What is needed — Your reply should repeat all records verbatim and contain no images.

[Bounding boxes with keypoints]
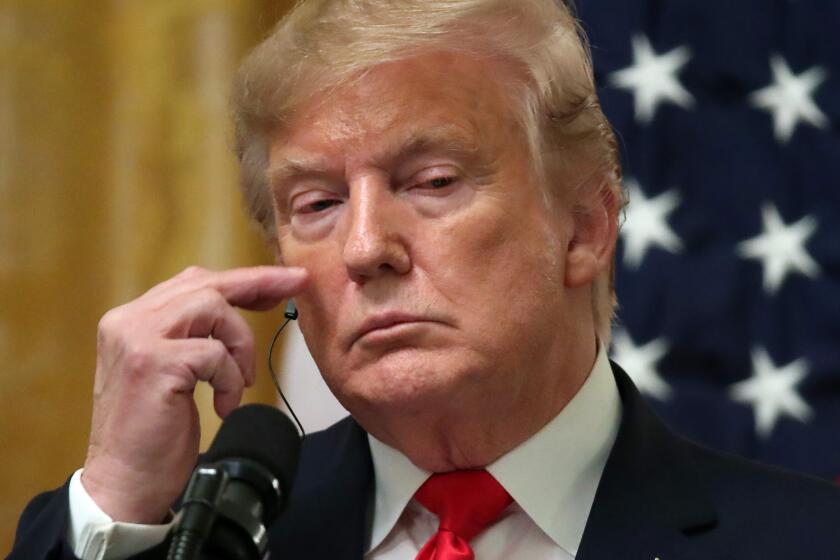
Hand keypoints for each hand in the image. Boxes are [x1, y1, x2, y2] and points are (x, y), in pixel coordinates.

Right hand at [80, 265, 307, 523]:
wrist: (125, 484)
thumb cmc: (154, 434)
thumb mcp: (173, 371)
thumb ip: (193, 335)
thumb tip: (244, 304)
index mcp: (130, 320)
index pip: (193, 282)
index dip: (241, 280)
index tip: (280, 282)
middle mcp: (128, 321)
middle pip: (206, 284)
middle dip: (258, 283)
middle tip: (296, 284)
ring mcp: (137, 339)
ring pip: (213, 308)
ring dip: (240, 345)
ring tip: (241, 381)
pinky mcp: (154, 363)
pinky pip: (216, 353)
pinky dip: (231, 380)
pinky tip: (225, 406)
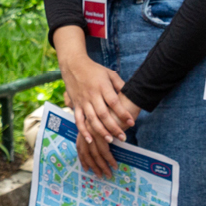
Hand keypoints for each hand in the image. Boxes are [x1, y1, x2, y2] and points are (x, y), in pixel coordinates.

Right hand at [55, 32, 133, 174]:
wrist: (73, 65)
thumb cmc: (94, 69)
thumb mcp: (109, 73)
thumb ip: (120, 85)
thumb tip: (130, 95)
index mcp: (102, 86)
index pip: (114, 102)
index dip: (123, 113)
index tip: (132, 122)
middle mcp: (92, 95)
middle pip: (103, 114)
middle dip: (114, 127)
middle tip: (123, 137)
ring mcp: (83, 101)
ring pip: (92, 119)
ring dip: (101, 131)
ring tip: (110, 140)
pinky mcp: (75, 104)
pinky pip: (78, 119)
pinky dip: (83, 130)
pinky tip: (90, 139)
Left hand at [74, 95, 140, 177]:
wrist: (124, 93)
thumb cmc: (117, 104)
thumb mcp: (105, 115)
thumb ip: (102, 127)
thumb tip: (104, 142)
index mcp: (85, 123)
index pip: (80, 144)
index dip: (83, 158)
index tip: (87, 168)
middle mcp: (87, 126)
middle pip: (86, 150)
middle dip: (94, 164)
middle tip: (101, 175)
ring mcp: (94, 127)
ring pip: (96, 150)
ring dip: (104, 163)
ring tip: (111, 171)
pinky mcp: (103, 129)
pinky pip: (105, 146)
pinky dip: (109, 155)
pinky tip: (114, 162)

Result of the exercise —
Hand keypoints for each hand in the image. Boxes are [x1, y1, x2, y2] and points are (x, y), in pixel coordinates.

Right hand at [80, 265, 307, 523]:
wrist: (125, 484)
thumb cmc: (154, 434)
thumb mcp: (173, 371)
thumb ip: (193, 335)
thumb tip: (244, 304)
index mcp: (130, 320)
index pip: (193, 282)
index dip: (241, 280)
index tip: (280, 282)
middle mcp: (128, 321)
middle pip: (206, 284)
middle dip: (258, 283)
middle tip: (296, 284)
ring mcp: (137, 339)
ring pip: (213, 308)
ring dip: (240, 345)
ring tip: (241, 381)
pinky mcp: (154, 363)
pinky pip: (216, 353)
pinky dip: (231, 380)
pinky tip: (225, 406)
Hand keypoints for each hand in the image. Boxes are [x1, y1, x2, y2] and points are (x, y), in pixel coordinates.

Right hand at [55, 32, 133, 174]:
wrist: (73, 65)
thumb cmc: (94, 69)
thumb mcp: (109, 73)
thumb ip: (120, 85)
thumb tip: (130, 95)
index mcp: (102, 86)
index pip: (114, 102)
index dip: (123, 113)
index tip: (132, 122)
middle mcp: (92, 95)
middle pip: (103, 114)
middle dip: (114, 127)
middle tip: (123, 137)
ring mcp: (83, 101)
ring pip: (92, 119)
ring dip: (101, 131)
ring tip: (110, 140)
pinky mcp: (75, 104)
pinky pip: (78, 119)
pinky dip: (83, 130)
pinky tip: (90, 139)
Left hand at [74, 95, 140, 177]:
wrist: (124, 93)
thumb cmc: (117, 104)
thumb mcp: (105, 115)
thumb ip: (102, 127)
thumb tip: (104, 142)
index mcp: (85, 123)
index pip: (80, 144)
index dip: (83, 158)
index tip: (87, 168)
middle mcp: (87, 126)
middle pip: (86, 150)
middle dip: (94, 164)
middle tip: (101, 175)
ring mcp: (94, 127)
ring pip: (96, 150)
ring dip: (104, 163)
ring tip: (111, 171)
pinky mcp: (103, 129)
pinky pip: (105, 146)
pinky dip: (109, 155)
pinky tip: (114, 162)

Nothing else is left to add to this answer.